では相対的貧困とは定義的にどのような状態をいうのであろうか、
OECDでは、等価可処分所得(世帯の可処分所得を世帯人数の平方根で割って算出)が全人口の中央値の半分未満の世帯員を相対的貧困者としている。相対的貧困率は、単純な購買力よりも国内の所得格差に注目する指標である」

としている。


最新の日本の世帯所得の中央値は432万円、一世帯当たり平均値は537万円となっている。
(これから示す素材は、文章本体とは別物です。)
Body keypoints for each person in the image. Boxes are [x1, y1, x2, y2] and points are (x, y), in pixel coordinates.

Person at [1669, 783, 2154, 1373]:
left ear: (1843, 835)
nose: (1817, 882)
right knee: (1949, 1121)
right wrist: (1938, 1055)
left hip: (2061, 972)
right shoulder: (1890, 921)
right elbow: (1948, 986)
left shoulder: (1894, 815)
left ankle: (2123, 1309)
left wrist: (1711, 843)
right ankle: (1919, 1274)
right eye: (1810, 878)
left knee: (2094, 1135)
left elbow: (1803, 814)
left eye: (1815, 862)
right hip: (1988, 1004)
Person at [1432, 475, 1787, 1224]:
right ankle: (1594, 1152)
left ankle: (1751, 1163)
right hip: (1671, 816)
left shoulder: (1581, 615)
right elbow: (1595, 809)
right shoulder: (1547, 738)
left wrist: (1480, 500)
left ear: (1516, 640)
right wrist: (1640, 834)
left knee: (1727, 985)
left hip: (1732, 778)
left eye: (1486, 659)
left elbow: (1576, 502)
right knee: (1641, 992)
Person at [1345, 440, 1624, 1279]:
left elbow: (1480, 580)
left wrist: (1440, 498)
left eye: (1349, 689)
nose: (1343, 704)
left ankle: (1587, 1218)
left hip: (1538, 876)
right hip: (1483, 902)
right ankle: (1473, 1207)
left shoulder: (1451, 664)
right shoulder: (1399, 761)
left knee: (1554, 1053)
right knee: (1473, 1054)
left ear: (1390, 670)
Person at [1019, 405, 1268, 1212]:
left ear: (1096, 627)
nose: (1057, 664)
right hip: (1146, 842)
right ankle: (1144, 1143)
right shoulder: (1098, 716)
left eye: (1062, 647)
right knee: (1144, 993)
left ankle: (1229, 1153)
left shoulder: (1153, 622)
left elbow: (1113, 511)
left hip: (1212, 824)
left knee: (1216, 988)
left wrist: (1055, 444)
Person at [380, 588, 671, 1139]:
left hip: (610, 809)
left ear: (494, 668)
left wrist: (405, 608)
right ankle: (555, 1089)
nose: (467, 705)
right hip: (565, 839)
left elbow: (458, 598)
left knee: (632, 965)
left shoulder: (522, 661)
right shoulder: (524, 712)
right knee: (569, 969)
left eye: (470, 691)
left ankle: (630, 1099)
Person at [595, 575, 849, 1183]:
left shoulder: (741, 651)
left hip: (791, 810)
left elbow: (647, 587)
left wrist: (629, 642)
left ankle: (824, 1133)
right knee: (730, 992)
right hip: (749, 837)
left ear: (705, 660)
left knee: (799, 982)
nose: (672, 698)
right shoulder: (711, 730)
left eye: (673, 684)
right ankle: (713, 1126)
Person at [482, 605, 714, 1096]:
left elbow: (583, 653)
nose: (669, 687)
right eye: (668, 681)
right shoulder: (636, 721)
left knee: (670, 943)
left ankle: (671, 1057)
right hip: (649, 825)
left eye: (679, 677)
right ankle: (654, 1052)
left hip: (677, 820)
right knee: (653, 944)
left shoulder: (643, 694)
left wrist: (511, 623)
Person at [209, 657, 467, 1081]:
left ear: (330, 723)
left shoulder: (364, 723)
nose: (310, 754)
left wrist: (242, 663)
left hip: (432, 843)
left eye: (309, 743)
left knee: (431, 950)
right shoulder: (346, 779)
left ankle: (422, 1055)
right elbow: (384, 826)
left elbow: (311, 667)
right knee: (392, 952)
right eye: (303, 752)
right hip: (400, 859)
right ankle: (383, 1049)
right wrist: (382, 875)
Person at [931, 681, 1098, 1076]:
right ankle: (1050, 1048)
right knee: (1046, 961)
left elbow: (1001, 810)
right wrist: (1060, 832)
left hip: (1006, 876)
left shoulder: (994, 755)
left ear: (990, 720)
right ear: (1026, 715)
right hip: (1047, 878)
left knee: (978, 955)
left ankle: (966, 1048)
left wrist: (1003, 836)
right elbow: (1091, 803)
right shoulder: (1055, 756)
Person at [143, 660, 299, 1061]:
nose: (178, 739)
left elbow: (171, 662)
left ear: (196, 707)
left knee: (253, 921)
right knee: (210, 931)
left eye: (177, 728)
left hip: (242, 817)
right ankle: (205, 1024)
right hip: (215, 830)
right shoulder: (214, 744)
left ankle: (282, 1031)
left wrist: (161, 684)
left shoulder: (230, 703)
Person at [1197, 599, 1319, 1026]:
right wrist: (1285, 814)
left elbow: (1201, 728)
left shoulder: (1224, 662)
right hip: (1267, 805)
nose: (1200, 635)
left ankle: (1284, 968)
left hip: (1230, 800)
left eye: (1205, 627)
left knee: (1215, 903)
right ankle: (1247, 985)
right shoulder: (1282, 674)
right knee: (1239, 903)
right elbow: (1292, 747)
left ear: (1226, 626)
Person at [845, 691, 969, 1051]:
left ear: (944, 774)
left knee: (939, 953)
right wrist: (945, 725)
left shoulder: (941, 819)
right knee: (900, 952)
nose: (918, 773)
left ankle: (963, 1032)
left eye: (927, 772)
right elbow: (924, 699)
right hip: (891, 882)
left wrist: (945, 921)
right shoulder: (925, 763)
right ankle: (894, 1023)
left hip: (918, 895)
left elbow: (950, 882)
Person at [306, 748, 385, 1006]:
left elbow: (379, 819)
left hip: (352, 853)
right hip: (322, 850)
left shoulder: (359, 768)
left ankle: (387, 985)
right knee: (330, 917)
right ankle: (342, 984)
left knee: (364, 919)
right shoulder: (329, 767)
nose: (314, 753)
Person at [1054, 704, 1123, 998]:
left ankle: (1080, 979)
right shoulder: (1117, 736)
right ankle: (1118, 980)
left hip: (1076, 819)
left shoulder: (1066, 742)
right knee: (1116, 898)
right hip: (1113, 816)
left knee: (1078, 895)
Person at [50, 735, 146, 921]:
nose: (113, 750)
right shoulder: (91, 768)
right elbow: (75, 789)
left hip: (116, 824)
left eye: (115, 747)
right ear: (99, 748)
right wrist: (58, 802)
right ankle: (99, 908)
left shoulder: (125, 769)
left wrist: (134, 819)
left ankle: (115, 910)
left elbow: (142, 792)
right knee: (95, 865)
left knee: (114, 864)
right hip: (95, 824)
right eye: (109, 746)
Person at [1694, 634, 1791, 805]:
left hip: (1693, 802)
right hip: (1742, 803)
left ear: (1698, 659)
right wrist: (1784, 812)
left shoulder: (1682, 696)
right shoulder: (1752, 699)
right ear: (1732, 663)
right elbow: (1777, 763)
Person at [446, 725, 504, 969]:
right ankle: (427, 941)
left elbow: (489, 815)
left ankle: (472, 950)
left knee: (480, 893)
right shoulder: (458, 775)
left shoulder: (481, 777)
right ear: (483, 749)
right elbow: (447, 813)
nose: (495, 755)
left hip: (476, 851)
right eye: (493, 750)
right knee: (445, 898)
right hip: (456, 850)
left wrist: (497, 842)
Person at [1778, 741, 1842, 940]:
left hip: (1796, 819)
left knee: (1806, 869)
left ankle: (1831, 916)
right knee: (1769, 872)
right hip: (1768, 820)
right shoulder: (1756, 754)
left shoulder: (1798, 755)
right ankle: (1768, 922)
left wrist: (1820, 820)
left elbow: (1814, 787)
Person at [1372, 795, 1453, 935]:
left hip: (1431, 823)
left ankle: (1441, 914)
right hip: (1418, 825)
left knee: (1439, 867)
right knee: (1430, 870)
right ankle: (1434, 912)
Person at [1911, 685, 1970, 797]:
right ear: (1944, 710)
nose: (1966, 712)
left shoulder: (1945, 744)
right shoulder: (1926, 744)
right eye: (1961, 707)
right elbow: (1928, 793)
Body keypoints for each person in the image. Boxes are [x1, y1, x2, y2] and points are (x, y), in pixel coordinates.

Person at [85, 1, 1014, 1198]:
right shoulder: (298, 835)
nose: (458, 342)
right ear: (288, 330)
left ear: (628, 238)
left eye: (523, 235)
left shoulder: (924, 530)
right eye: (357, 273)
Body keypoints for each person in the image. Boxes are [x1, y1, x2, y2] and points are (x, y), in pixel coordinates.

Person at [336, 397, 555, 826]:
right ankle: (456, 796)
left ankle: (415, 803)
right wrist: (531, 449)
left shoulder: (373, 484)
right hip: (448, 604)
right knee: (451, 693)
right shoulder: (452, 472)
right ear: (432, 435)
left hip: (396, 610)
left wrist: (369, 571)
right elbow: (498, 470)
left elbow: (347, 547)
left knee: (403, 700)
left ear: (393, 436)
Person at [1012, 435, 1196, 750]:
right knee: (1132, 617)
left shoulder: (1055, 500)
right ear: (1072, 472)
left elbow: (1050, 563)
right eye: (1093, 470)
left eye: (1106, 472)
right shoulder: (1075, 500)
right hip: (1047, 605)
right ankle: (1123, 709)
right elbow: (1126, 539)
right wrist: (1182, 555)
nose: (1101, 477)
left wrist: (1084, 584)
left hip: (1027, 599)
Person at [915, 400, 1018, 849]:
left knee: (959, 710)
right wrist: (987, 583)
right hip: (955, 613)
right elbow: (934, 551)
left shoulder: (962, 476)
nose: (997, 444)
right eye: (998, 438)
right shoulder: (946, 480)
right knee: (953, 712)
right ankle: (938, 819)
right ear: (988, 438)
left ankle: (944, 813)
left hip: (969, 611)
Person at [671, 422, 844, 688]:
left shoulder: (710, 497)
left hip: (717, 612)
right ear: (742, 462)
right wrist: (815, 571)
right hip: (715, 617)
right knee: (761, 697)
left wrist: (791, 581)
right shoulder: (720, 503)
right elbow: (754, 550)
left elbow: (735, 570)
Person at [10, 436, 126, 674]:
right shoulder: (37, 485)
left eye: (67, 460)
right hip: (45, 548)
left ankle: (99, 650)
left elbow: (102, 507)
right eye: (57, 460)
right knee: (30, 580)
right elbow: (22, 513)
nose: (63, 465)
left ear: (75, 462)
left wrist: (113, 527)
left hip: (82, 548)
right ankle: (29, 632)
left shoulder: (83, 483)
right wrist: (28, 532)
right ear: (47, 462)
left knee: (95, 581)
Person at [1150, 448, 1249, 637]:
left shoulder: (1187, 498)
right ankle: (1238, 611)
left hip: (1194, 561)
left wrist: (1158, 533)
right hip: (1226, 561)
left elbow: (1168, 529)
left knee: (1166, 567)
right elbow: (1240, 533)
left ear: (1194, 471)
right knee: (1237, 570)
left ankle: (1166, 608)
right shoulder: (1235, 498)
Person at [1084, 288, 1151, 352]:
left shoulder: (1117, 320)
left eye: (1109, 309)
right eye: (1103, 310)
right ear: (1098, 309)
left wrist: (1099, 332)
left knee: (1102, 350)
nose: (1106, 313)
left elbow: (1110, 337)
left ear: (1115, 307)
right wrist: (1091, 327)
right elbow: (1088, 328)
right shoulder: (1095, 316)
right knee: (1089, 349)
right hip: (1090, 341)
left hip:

http://www.huffingtonpost.jp/2014/07/15/average-income_n_5586999.html


日本人の世帯平均人数は2.49人なので仮にその基準で計算してみると、


http://www.garbagenews.net/archives/1953859.html


432万 ÷ √2.49 = 274万
274万円の半分は約137万円なので月にすると可処分所得が11.4万円を下回ると相対的貧困と定義される。
これは所得なので収入ではないから給与収入の場合、137万円に相当する収入は税務署の発行する年末調整表から見ると約222万円に相当するので、ボーナスの無い月収入に直すと、18.5万以下の給与(一人暮らしの場合)だと日本では相対的貧困者ということになる。
世帯3人の場合は137万 × √3 =237万 
それに相当する給与収入は364万円となり月に直すと30.3万以下は相対的貧困世帯となる。
家族が夫婦二人で奥さんが専業主婦で子供がまだ小さくて働いていない場合30.3万以下は相対的貧困者なのだ。
参考に世帯所得の中央値432万円に相当する給与収入は607万円である。
御主人一人で全て稼いでいる場合ボーナスが年間127万と仮定して月収40万が中央値である。ボーナスが無ければ50.6万円/月だ。
意外と高いのだ。
また他の例として奥さんに100万円の給与所得がある場合、その給与収入は167万(月14万)なのでご主人の所得は432−100=332 それに相当する給与収入は483万(月40.2万)となる。
家庭収入としては650万だ。


今転職事情を調べてみると、給与30万〜でややいい方とされているようなので、ボーナスが年間一月分出たとして月約32.5万で先程の例の家族3人ではその会社に就職しても相対的貧困をかろうじて上回る程度だ。ボーナスが出なければ相対的貧困家庭だ。
もちろん会社支給額32万でもそのうち通勤手当が2万あればそれはそこから控除しなければならない。通勤手当は給与所得ではないからだ。


いやたとえご主人の給与が26万程度(所得200万)でも奥さんが月8.5万円程度(時給900円で月94時間程度、所得37万)のパートについていれば相対的貧困は免れる。


ざっと計算してみたが、家庭にはいろいろな事情があり可処分所得と言っても、絶対必要な、家賃や住宅ローンの返済、他の借金の返済、光熱費、教育費などいろいろあるから本当の可処分所得は手元に数万円しか残らないのが普通ではないだろうか、これでは貯蓄などはるか遠い世界である。


平均所得以下は全世帯の61.2%を占めている。


さてあなたの世帯はどうでしょうか、平均を上回っているのでしょうか、
それとも平均よりちょっと下程度でしょうか、
もしかして相対的貧困でしょうか、


平均を超えるのは現在の日本の事情では大変難しいことがわかります。
家族総出で努力しないと達成不可能かもしれません。